» ASSIGNMENT:
Please count the lines below that contain the word "Zvole", and reply with that number alone.

» RECORDS FOR PROCESSING:

---------------

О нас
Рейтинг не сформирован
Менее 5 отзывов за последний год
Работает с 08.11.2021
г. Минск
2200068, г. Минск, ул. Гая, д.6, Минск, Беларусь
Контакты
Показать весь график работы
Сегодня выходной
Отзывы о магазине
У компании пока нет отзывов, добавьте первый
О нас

---------------

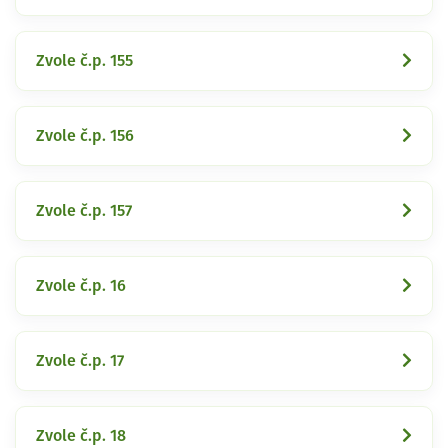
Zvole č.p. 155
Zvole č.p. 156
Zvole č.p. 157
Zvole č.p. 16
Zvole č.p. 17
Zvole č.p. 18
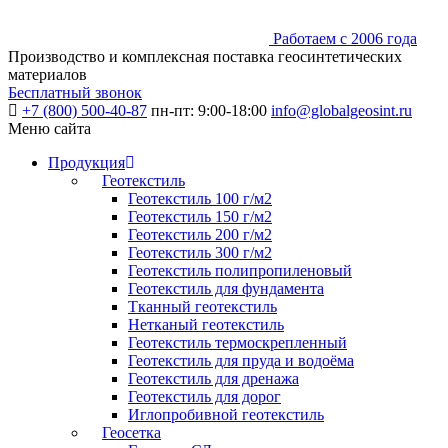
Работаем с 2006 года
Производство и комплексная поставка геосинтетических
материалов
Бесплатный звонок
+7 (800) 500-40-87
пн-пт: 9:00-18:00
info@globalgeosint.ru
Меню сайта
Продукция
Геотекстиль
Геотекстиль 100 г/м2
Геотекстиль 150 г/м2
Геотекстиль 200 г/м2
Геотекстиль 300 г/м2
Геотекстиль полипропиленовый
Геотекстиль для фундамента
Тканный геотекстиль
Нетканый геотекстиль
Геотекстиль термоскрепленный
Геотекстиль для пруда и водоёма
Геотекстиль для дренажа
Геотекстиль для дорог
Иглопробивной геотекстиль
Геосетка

---------------

» SOLUTION TO THE PROBLEM:
6